§ **GOAL OF THE EXERCISE**
In the listing that follows, how many lines hold the string "span"? Answer with the number only.

§ **DATA**
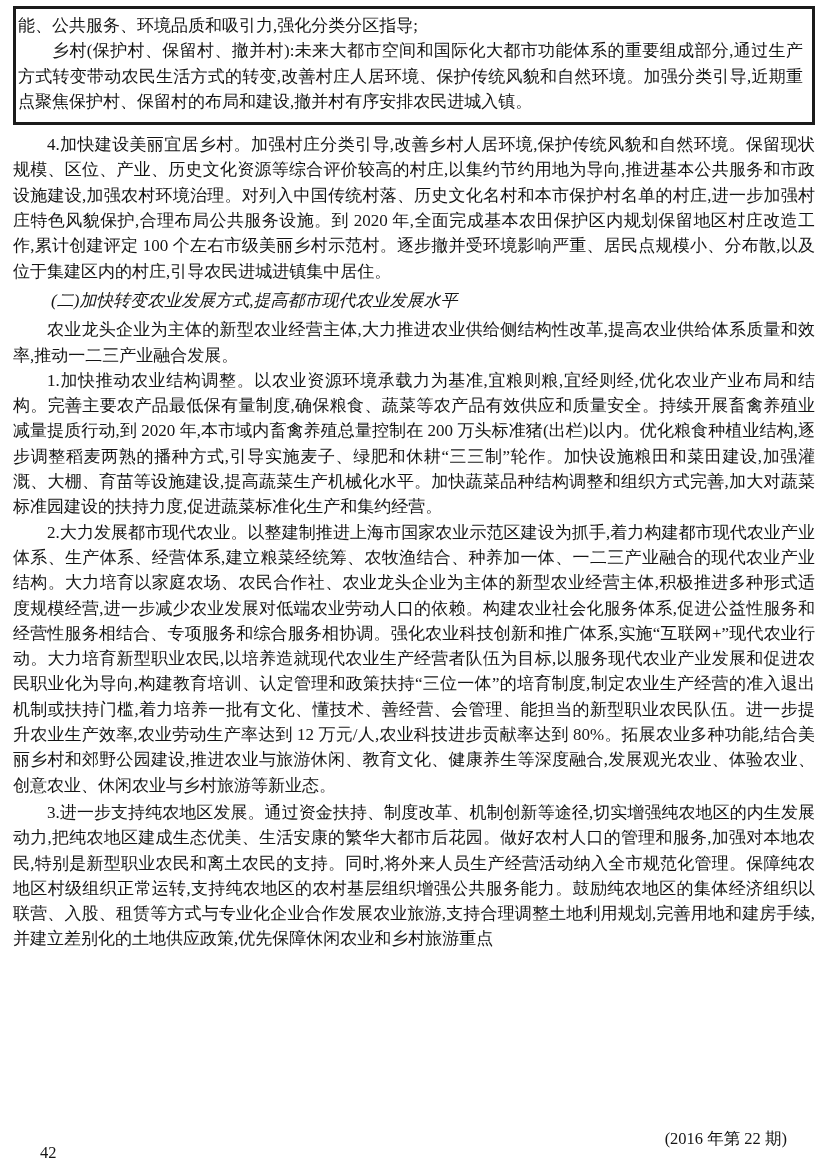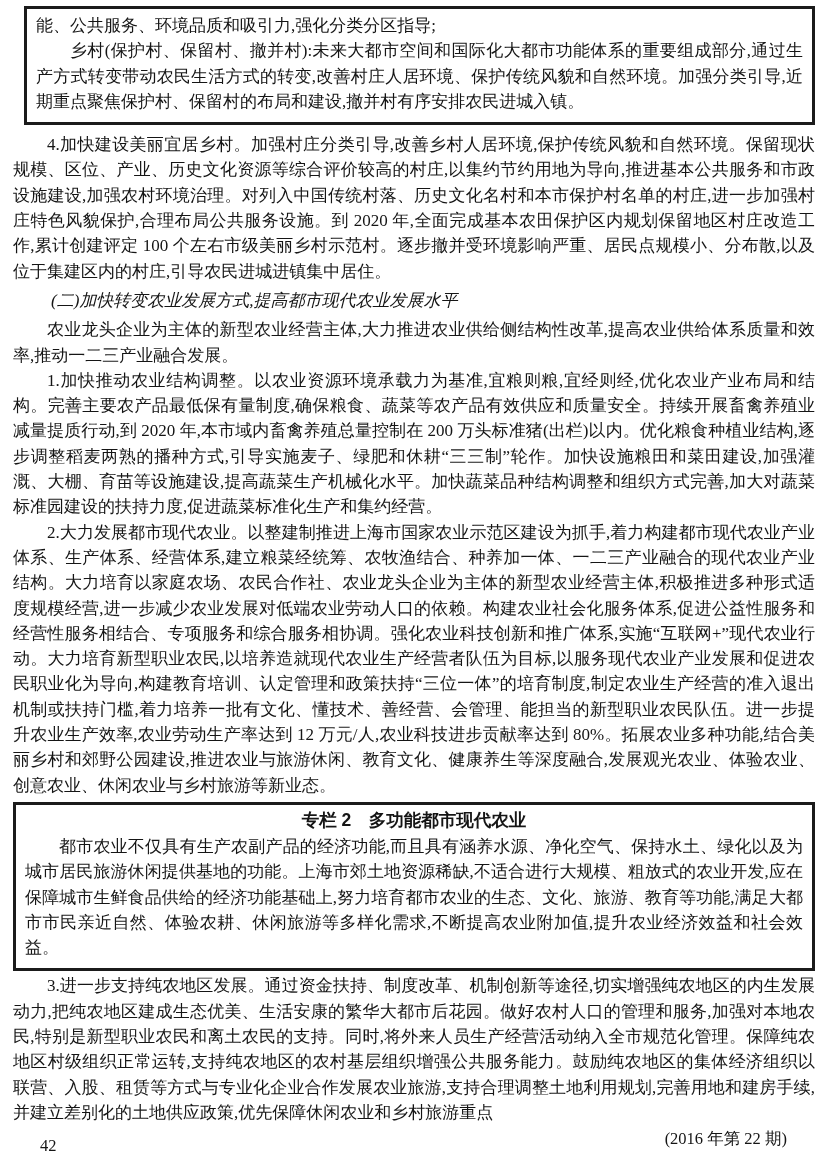--- a/index.html
+++ b/index.html
@@ -31,23 +31,22 @@
   }
   p.no-indent {
     text-indent: 0;
   }
   .callout-box {
     box-sizing: border-box;
     border: 3px solid #1b1b1b;
     background: #ffffff;
   }
   .box-top {
-    padding: 4px 9px 8px 9px;
+    padding: 4px 9px 8px 2px;
     margin-bottom: 7px;
-    margin-left: 11px;
   }
   .section-heading {
     margin: 4px;
     font-size: 17px;
     line-height: 25.3px;
     text-indent: 2em;
     font-style: italic;
     font-weight: normal;
     word-break: break-all;
   }
@@ -68,21 +67,21 @@
     position: absolute;
     left: 0;
     right: 0;
     bottom: 18px;
     height: 24px;
     font-size: 16.5px;
   }
   .footer-page-number {
     position: absolute;
     left: 40px;
-    top: 8px;
+    top: 15px;
   }
   .footer-issue {
     position: absolute;
     left: 0;
     right: 40px;
     top: 0;
     text-align: right;
   }
 </style>
 </head>
@@ -98,24 +97,20 @@
   <p class="body-text">4.加快建设美丽宜居乡村。加强村庄分类引导,改善乡村人居环境,保护传统风貌和自然环境。保留现状规模、区位、产业、历史文化资源等综合评价较高的村庄,以集约节约用地为导向,推进基本公共服务和市政设施建设,加强农村环境治理。对列入中国传统村落、历史文化名村和本市保护村名单的村庄,进一步加强村庄特色风貌保护,合理布局公共服务设施。到 2020 年,全面完成基本农田保护区内规划保留地区村庄改造工作,累计创建评定 100 个左右市级美丽乡村示范村。逐步撤并受环境影响严重、居民点规模小、分布散,以及位于集建区内的村庄,引导农民进城进镇集中居住。</p>
 
   <p class="section-heading">(二)加快转变农业发展方式,提高都市现代农业发展水平</p>
 
   <p class="body-text">农业龙头企业为主体的新型农业经营主体,大力推进农业供给侧结构性改革,提高农业供给体系质量和效率,推动一二三产业融合发展。</p>
 
   <p class="body-text">1.加快推动农业结构调整。以农业资源环境承载力为基准,宜粮则粮,宜经则经,优化农业产业布局和结构。完善主要农产品最低保有量制度,确保粮食、蔬菜等农产品有效供应和质量安全。持续开展畜禽养殖业减量提质行动,到 2020 年,本市域内畜禽养殖总量控制在 200 万头标准猪(出栏)以内。优化粮食种植业结构,逐步调整稻麦两熟的播种方式,引导实施麦子、绿肥和休耕“三三制”轮作。加快设施粮田和菜田建设,加强灌溉、大棚、育苗等设施建设,提高蔬菜生产机械化水平。加快蔬菜品种结构调整和组织方式完善,加大对蔬菜标准园建设的扶持力度,促进蔬菜标准化生产和集约经营。</p>
 
   <p class="body-text">2.大力发展都市现代农业。以整建制推进上海市国家农业示范区建设为抓手,着力构建都市现代农业产业体系、生产体系、经营体系,建立粮菜经统筹、农牧渔结合、种养加一体、一二三产业融合的现代农业产业结构。大力培育以家庭农场、农民合作社、农业龙头企业为主体的新型农业经营主体,积极推进多种形式适度规模经营,进一步减少农业发展对低端农业劳动人口的依赖。构建农业社会化服务体系,促进公益性服务和经营性服务相结合、专项服务和综合服务相协调。强化农业科技创新和推广体系,实施“互联网+”现代农业行动。大力培育新型职业农民,以培养造就现代农业生产经营者队伍为目标,以服务现代农业产业发展和促进农民职业化为导向,构建教育培训、认定管理和政策扶持“三位一体”的培育制度,制定农业生产经营的准入退出机制或扶持门槛,着力培养一批有文化、懂技术、善经营、会管理、能担当的新型职业农民队伍。进一步提升农业生产效率,农业劳动生产率达到 12 万元/人,农业科技进步贡献率达到 80%。拓展农业多种功能,结合美丽乡村和郊野公园建设,推进农业与旅游休闲、教育文化、健康养生等深度融合,发展观光农业、体验农业、创意农业、休闲农业与乡村旅游等新业态。</p>
 
-  <div class="callout-box box-column">
-    <p class="box-title">专栏 2　多功能都市现代农业</p>
-    <p class="body-text">都市农业不仅具有生产农副产品的经济功能,而且具有涵养水源、净化空气、保持水土、绿化以及为城市居民旅游休闲提供基地的功能。上海市郊土地资源稀缺,不适合进行大规模、粗放式的农业开发,应在保障城市生鲜食品供给的经济功能基础上,努力培育都市农业的生态、文化、旅游、教育等功能,满足大都市市民亲近自然、体验农耕、休闲旅游等多样化需求,不断提高农业附加值,提升农业经济效益和社会效益。</p>
-  </div>
 
   <p class="body-text" style="margin-top: 2px;">3.进一步支持纯农地区发展。通过资金扶持、制度改革、机制创新等途径,切实增强纯农地区的内生发展动力,把纯农地区建成生态优美、生活安康的繁华大都市后花园。做好农村人口的管理和服务,加强对本地农民,特别是新型职业农民和离土农民的支持。同时,将外来人员生产经营活动纳入全市规范化管理。保障纯农地区村级组织正常运转,支持纯农地区的农村基层组织增强公共服务能力。鼓励纯农地区的集体经济组织以联营、入股、租赁等方式与专业化企业合作发展农业旅游,支持合理调整土地利用规划,完善用地和建房手续,并建立差别化的土地供应政策,优先保障休闲农业和乡村旅游重点</p>
 
   <div class="footer-row">
     <span class="footer-page-number">42</span>
     <span class="footer-issue">(2016 年第 22 期)</span>
   </div>
 
 </div>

§ **RESULT OF THE TASK**
2